▸ Instruções:
A - No texto sobre a Selic e o real, entre quais datas o real foi a moeda que mais se desvalorizou numa cesta de 23 moedas?
B - Reproduza fielmente o trecho do texto sobre a Selic e o real que vai de "2: mas há o" até "taxa de juros.", incluindo ambos.
C - Retome o texto sobre a Selic e o real a partir do ponto em que ele termina, dando continuidade à sua escrita.

2: mas há o aspecto que, em outros tempos teria sido percebido de imediato. Escrevi ontem um "PS" a um dos textos em que falava de Campos Neto, o pirilampo do antigorvenismo: "PS: De resto, Lula não é bobo. O pau em Campos Neto ajuda a garantir a manutenção da Selic por unanimidade. Como querem os donos da coleira." É evidente que diretor nenhum do Banco Central combina com o presidente se vai votar assim ou assado. Tendo ficado claro que "uzmercáduz" definiram que ou o voto pela manutenção dos juros era unânime ou a especulação teria continuidade, resta óbvio que o presidente quis eliminar qualquer chance de que esse ou aquele do grupo de nove ousassem discordar de Campos Neto. Com sua crítica dura, o presidente selou a unanimidade contra a pretensão de seu próprio governo. Ou por outra: Lula antecipou a unanimidade do Copom pela manutenção da taxa de juros.
Numa cesta de 23 moedas, o real foi a que mais se desvalorizou entre 29 de dezembro de 2023 e este 19 de junho de 2024. Moedas da Argentina, Turquia, México, Colômbia, Indonésia, Filipinas, Peru, Bulgária, Malásia e muitos etecéteras tiveram um desempenho melhor frente ao dólar. Qualquer tentativa de alegar que os fundamentos dessas economias exigem mais robustez do que os do Brasil não esbarra apenas no erro. Chega a ser matéria de decência. Ou de indecência.

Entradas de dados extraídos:
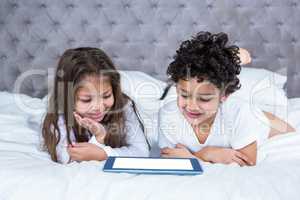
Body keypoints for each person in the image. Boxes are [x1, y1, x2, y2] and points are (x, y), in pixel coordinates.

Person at [158, 32, 295, 166]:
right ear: (176, 88)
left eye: (204, 99)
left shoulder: (241, 114)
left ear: (225, 96)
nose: (192, 106)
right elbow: (169, 156)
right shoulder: (168, 115)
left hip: (264, 123)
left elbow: (248, 163)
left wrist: (203, 154)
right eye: (184, 95)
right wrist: (204, 155)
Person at [42, 47, 149, 164]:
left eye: (106, 96)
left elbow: (141, 152)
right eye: (87, 100)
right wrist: (99, 139)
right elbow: (68, 158)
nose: (98, 107)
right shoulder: (60, 117)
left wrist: (104, 154)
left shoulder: (123, 107)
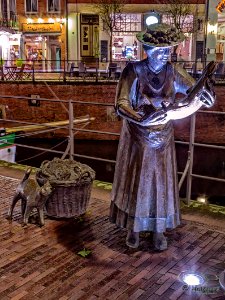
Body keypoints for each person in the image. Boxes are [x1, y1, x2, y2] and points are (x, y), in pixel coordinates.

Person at [109, 23, 216, 251]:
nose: (166, 53)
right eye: (160, 49)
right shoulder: (134, 70)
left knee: (160, 182)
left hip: (162, 136)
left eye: (168, 49)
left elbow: (192, 91)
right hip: (139, 134)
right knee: (138, 180)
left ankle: (158, 228)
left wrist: (204, 95)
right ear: (147, 49)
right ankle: (134, 228)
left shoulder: (172, 70)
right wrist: (139, 118)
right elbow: (121, 103)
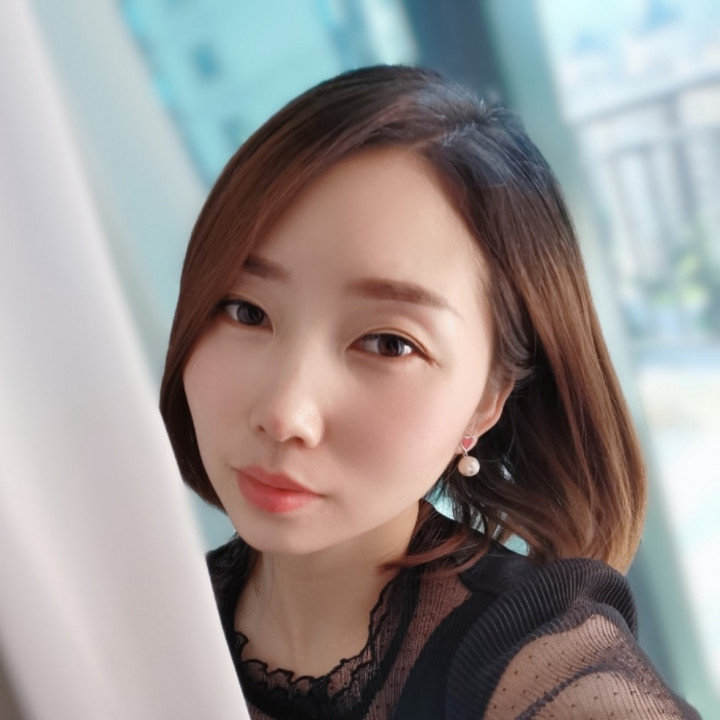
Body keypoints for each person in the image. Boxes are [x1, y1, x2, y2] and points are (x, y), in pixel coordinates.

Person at [159, 65, 700, 719]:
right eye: (246, 311)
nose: (284, 413)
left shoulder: (534, 658)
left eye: (389, 343)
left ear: (488, 399)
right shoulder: (143, 614)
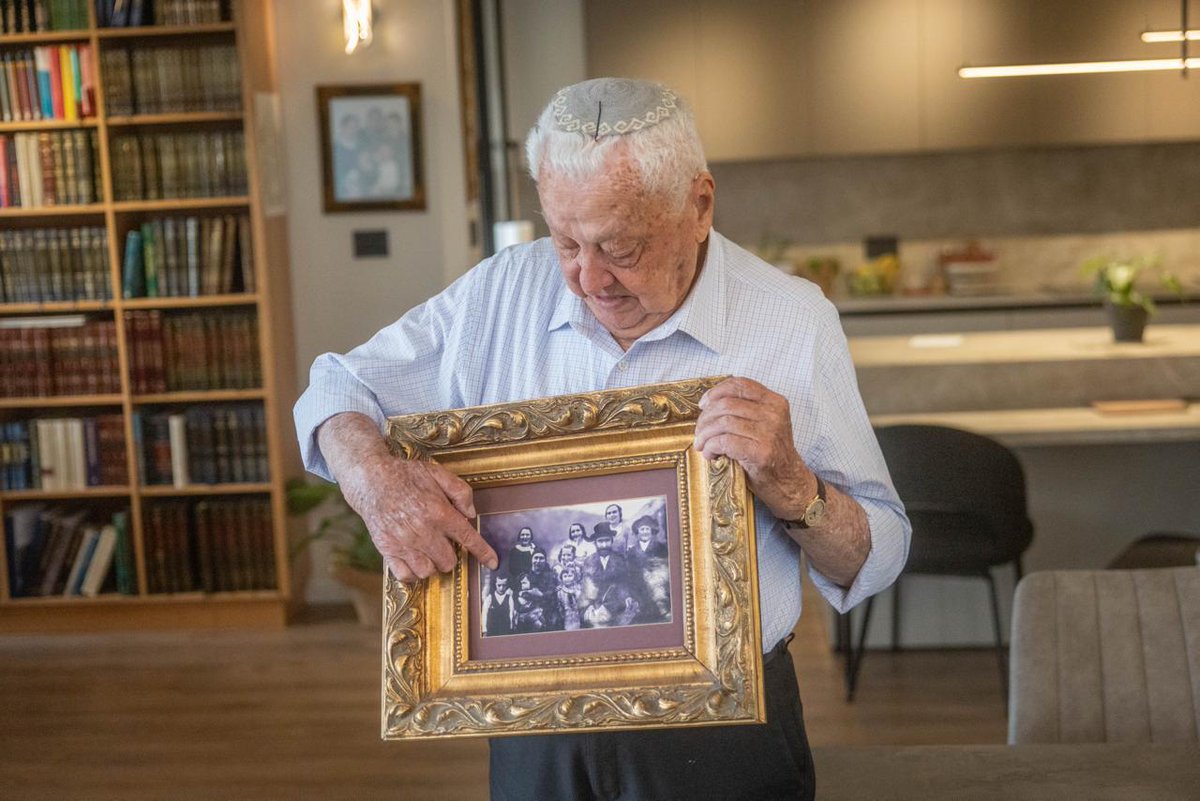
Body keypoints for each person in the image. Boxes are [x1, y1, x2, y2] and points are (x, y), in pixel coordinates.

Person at [294, 76, 910, 801]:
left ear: (699, 206)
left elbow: (880, 550)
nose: (588, 277)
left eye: (620, 245)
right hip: (537, 724)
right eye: (564, 241)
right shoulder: (499, 295)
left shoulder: (792, 321)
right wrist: (372, 477)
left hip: (726, 727)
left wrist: (795, 487)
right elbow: (336, 387)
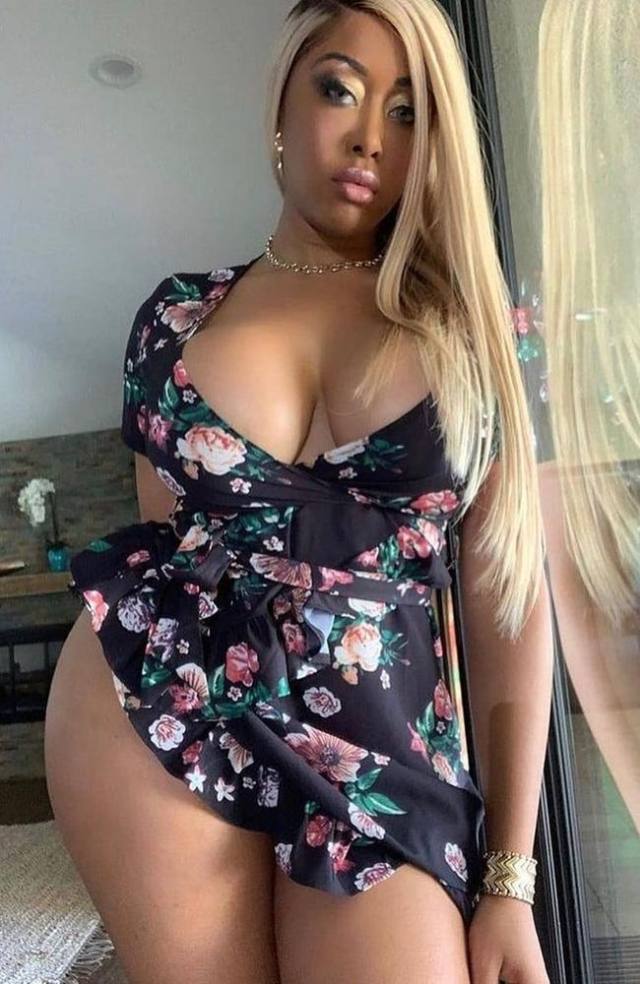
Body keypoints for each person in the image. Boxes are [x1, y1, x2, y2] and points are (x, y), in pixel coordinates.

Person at [44, 2, 553, 982]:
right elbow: (165, 553)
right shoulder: (176, 319)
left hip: (383, 749)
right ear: (281, 103)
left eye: (406, 112)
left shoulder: (480, 332)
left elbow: (508, 601)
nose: (369, 138)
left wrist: (510, 879)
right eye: (339, 89)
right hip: (162, 717)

▸ Respostas por tarefa:
A - Entre 29 de dezembro de 2023 e 19 de junho de 2024.

B -
2: mas há o aspecto que, em outros tempos teria sido percebido de imediato. Escrevi ontem um "PS" a um dos textos em que falava de Campos Neto, o pirilampo do antigorvenismo: "PS: De resto, Lula não é bobo. O pau em Campos Neto ajuda a garantir a manutenção da Selic por unanimidade. Como querem os donos da coleira." É evidente que diretor nenhum do Banco Central combina com o presidente se vai votar assim ou assado. Tendo ficado claro que "uzmercáduz" definiram que ou o voto pela manutenção dos juros era unânime ou a especulação teria continuidade, resta óbvio que o presidente quis eliminar qualquer chance de que esse ou aquele do grupo de nove ousassem discordar de Campos Neto. Com sua crítica dura, o presidente selou a unanimidade contra a pretensão de seu próprio governo. Ou por outra: Lula antecipou a unanimidade do Copom pela manutenção da taxa de juros.

C -
Noto que não considero besteiras a questão dos gastos ou a trajetória da dívida. São dados da economia que precisam ser levados em conta. Mas ao custo que se passou a cobrar por aqui? É patente que se articulou, vamos dizer, um "ataque financeiro" contra o país, como se todos os outros fundamentos e evidências inexistissem. Olhemos para o crescimento, para renda do trabalho, para o mercado de trabalho, para a própria inflação — e o Boletim Focus está longe de acenar para o caos — e nos indaguemos: a especulação contra a moeda faz sentido? À parte ódio e ideologia, a resposta é "não". Entender que já não basta ao Copom fazer "aquilo que queremos", mas fazê-lo por unanimidade é coisa que nunca se viu desde que os votos individualizados passaram a ser conhecidos. E, claro!, há cálculo nessa aberração, que está sendo naturalizada.
ENCABRESTANDO O BC
Observem: é precisamente isso o que me incomoda. Os analistas tenham lá as convicções que quiserem ter. Há gente cuja inteligência e cuja independência respeito que defendiam a suspensão da queda da taxa de juros antes mesmo do mais recente ataque. Não me convenceram. Outros sérios me levaram a defender o contrário. O que me parece inaceitável é essa imposição da unanimidade, como a sentenciar: "Ou o Copom faz o que achamos que tem de ser feito, ou diremos que ele não tem credibilidade porque sob a influência do governo", como se viu na jornada passada. Será que não percebem que isso desmoraliza a própria tese da autonomia? Resposta: percebem. Mas quem disse que se queria dita-cuja? Só foi votada em 2021 porque se acendeu a luz vermelha na política: "Lula poderá vencer a eleição; o nosso maluco pode perder; autonomia já!" Justamente para que autonomia não houvesse.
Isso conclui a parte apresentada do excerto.